THE FIGHT FOR RECOGNITION
IT was in the early sixties that Edouard Manet sent to the Paris Salon
his famous “Breakfast on the Grass,” painted before he was thirty,
depicting nudes among clothed figures, a favorite theme with the
Old Masters. It was rejected with a howl of moral derision. Several years
before the jury had refused his “Fifer” on the ground of technical brutality.
His paintings had the same effect on the critics as a red flag has on a bull.
He was roared at as though he were a horned beast of the Apocalypse. It
had become fashionable to gibe and sneer at Manet. Everything was good
for an attack on him, everything was a pretext.
He shrugged his shoulders and tossed the gauntlet to his critics. He
hurled immortal blasphemies at academic authority; and brandished his
brush in the face of official painters many of whom should have been pastry
cooks and laundry men. He attacked everything that represented routine.
He fought the petty and pallid taste in art, the artificial admiration of the
connoisseur. He knew he had something original to say and fought to say it.
He felt himself as a reformer and was proud of his innovations. He talked
himself hoarse in the evening among his friends in the obscure Cafe Berguois
defending his theories. He told the same story to his intimate friends Whist-
ler, Eegros and Fantin-Latour who came to see him at his studio in the rue
Guyot. Fie devoted as much time to repudiate prejudice as to painting.
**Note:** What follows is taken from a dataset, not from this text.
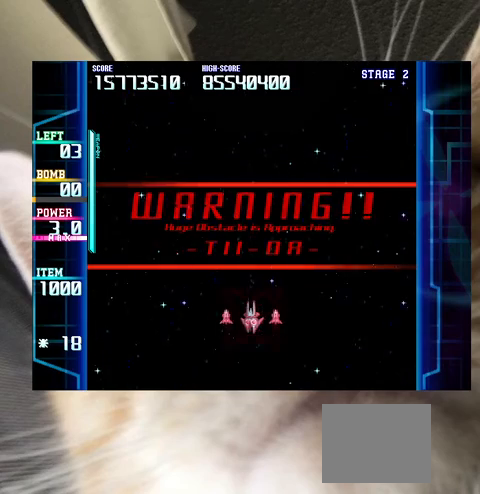
{"keys": ["right"], "events": [[33, "down", "up"], [100, "up", "down"], [133, "left", "up"], [167, "right", "down"], [233, "up", "up"], [267, "down", "down"], [267, "right", "up"], [333, "left", "down"], [367, "down", "up"], [400, "up", "down"], [467, "left", "up"], [500, "right", "down"], [500, "up", "up"]]}
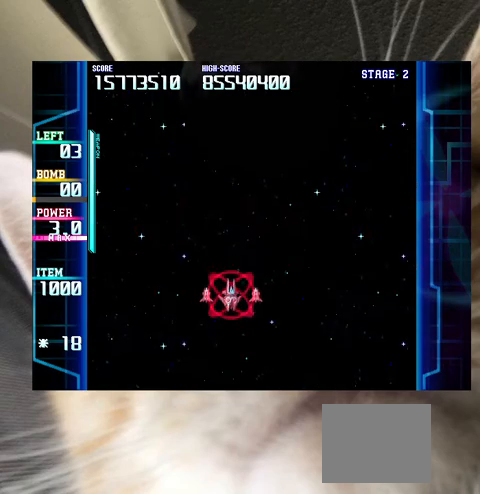
{"keys": ["left"], "events": [[100, "down", "down"], [100, "right", "up"], [133, "down", "up"], [133, "left", "down"], [233, "up", "down"], [300, "left", "up"], [300, "right", "down"], [333, "up", "up"], [400, "down", "down"], [433, "right", "up"], [467, "down", "up"], [467, "left", "down"]]}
Every incident he utilized to gather strength and power. His friends
of the press, among them Baudelaire, Gautier, Zola and Mallarme, made the
most of it. They dragged the impressionist canvases out of obscurity. The
public laughed, and hailed these efforts with mockery and hisses. He was
generous enough to take upon himself all the reproaches and bursts of anger
levelled not only against his work but theirs. For he fought alone.
Monet, Renoir, Degas, Sisley, Pissaro, Jongkind, Besnard had no fighting
blood in them. They were resigned to their unpopularity. They despised
glory. Indifferent to the public, they went their colorful way. They faced
ignorance and hostility with serene impassibility, disdainfully wrapped their
cloaks about them and returned to their easels and their dreams.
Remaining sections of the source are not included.